Output all the data exactly. Pictures do not belong in the copy.
*** Opening of SUPPLIED ENTRIES ***
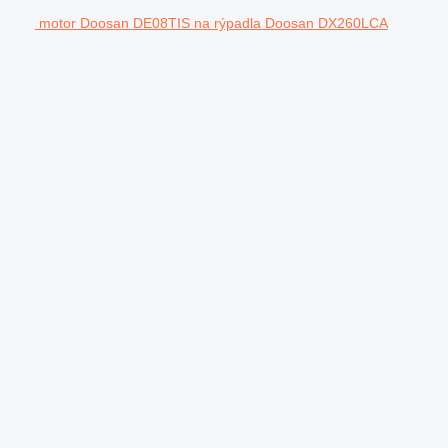
motor Doosan DE08TIS na rýpadla Doosan DX260LCA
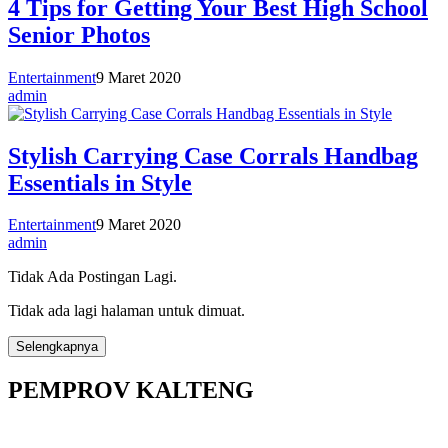
4 Tips for Getting Your Best High School
Senior Photos
Entertainment
9 Maret 2020
admin
Stylish Carrying Case Corrals Handbag
Essentials in Style
Entertainment
9 Maret 2020
admin
Tidak Ada Postingan Lagi.
Tidak ada lagi halaman untuk dimuat.
Selengkapnya
PEMPROV KALTENG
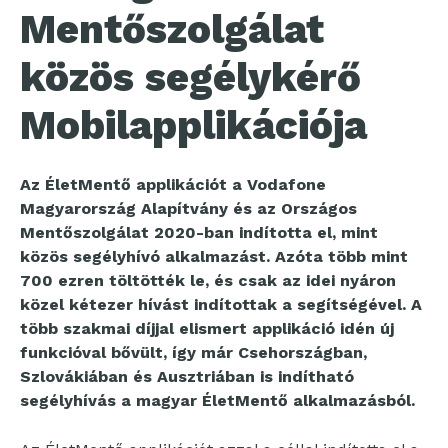
Mentőszolgálat
közös segélykérő
Mobilapplikációja
Az ÉletMentő applikációt a Vodafone
Magyarország Alapítvány és az Országos
Mentőszolgálat 2020-ban indította el, mint
közös segélyhívó alkalmazást. Azóta több mint
700 ezren töltötték le, és csak az idei nyáron
közel kétezer hívást indítottak a segítségével. A
több szakmai díjjal elismert applikáció idén új
funkcióval bővült, így már
Csehországban,
Szlovákiában és Ausztriában is indítható
segélyhívás a magyar ÉletMentő alkalmazásból.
*** Close of SUPPLIED ENTRIES ***
WRITTEN ANSWER
motor Doosan DE08TIS na rýpadla Doosan DX260LCA
4 Tips for Getting Your Best High School
Senior Photos
Entertainment
9 Maret 2020
admin
Stylish Carrying Case Corrals Handbag
Essentials in Style
Entertainment
9 Maret 2020
admin
Tidak Ada Postingan Lagi.
Tidak ada lagi halaman untuk dimuat.
Selengkapnya
PEMPROV KALTENG
Mentőszolgálat
közös segélykérő
Mobilapplikációja
Az ÉletMentő applikációt a Vodafone
Magyarország Alapítvány és az Országos
Mentőszolgálat 2020-ban indította el, mint
közös segélyhívó alkalmazást. Azóta több mint
700 ezren töltötték le, és csak az idei nyáron
közel kétezer hívást indítottak a segítségével. A
több szakmai díjjal elismert applikáció idén új
funkcióval bővült, így már
Csehországban,
Szlovákiában és Ausztriában is indítható
segélyhívás a magyar ÉletMentő alkalmazásból.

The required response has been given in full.